Im Streitfall ungarisches Recht betreffend gewährte der Arbeitgeber einem Lokführer eine wöchentliche Mindestruhezeit von 42 Stunden. Diese lag deutlich höher als die nach der Arbeitszeitrichtlinie vorgegebenen 24 Stunden. Allerdings gewährte der Arbeitgeber keine tägliche Ruhezeit, wenn er dem Arbeitnehmer die wöchentliche Ruhezeit oder Urlaub gewährte. Damit handelte der Arbeitgeber so, als sei die tägliche Ruhezeit Teil der wöchentlichen Ruhezeit.
Der EuGH stellte in seinem Urteil vom 02.03.2023 (Rs. C-477/21, NZA 2023, S. 349) klar, dass die tägliche Ruhezeit nicht Teil der wöchentlichen Ruhezeit ist, sondern zu dieser hinzukommt, auch wenn sie dieser unmittelbar vorausgeht. Er begründet dies damit, dass mit beiden Ruhezeiten unterschiedliche Ziele verfolgt werden. Über die tägliche Ruhezeit könne sich der Arbeitnehmer nach einer Arbeitsperiode aus seiner Arbeitsumgebung zurückziehen. Über die wöchentliche Ruhezeit könne er sich ausruhen.

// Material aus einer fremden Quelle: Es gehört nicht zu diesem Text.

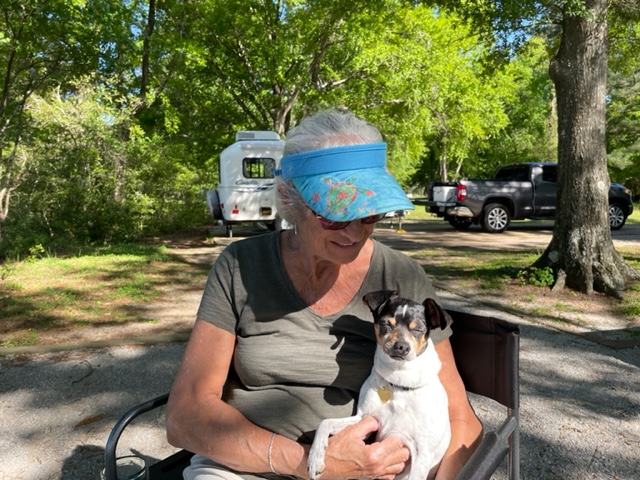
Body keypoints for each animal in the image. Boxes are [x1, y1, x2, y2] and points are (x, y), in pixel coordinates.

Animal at [308, 288, 450, 480]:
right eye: (385, 324)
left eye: (418, 329)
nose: (401, 346)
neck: (398, 383)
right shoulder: (364, 418)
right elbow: (325, 423)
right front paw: (315, 458)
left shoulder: (422, 454)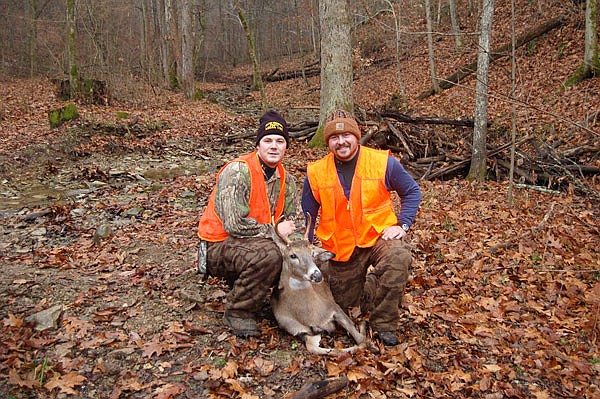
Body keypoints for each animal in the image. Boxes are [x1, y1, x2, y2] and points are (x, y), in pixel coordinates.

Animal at [270, 217, 366, 358]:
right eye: (293, 255)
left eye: (311, 253)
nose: (317, 275)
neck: (313, 315)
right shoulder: (302, 331)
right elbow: (314, 348)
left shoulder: (334, 307)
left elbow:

Hinweis: Laut EuGH würde der Anspruch auf die tägliche Ruhezeit ausgehöhlt, wenn sie bei der Inanspruchnahme der wöchentlichen Arbeitszeit wegfällt. Dies ergebe sich aus der Art. 5 der Arbeitszeitrichtlinie, wonach jedem Arbeitnehmer pro Siebentageszeitraum eine kontinuierliche Mindestruhezeit von 24 Stunden zuzüglich der täglichen Ruhezeit von elf Stunden gemäß Art. 3 der Richtlinie zu gewähren ist. Hieran ändere sich dadurch nichts, dass der Lokführer von seinem Arbeitgeber sogar eine längere Ruhezeit bekommt als nach der Richtlinie vorgegeben. Denn eine günstigere Regelung könne dem Arbeitnehmer nicht andere Rechte nehmen, insbesondere nicht das Recht auf tägliche Ruhezeit. Daher müsse die tägliche Ruhezeit unabhängig von der Dauer der in der anwendbaren nationalen Regelung vorgesehenen wöchentlichen Ruhezeit gewährt werden.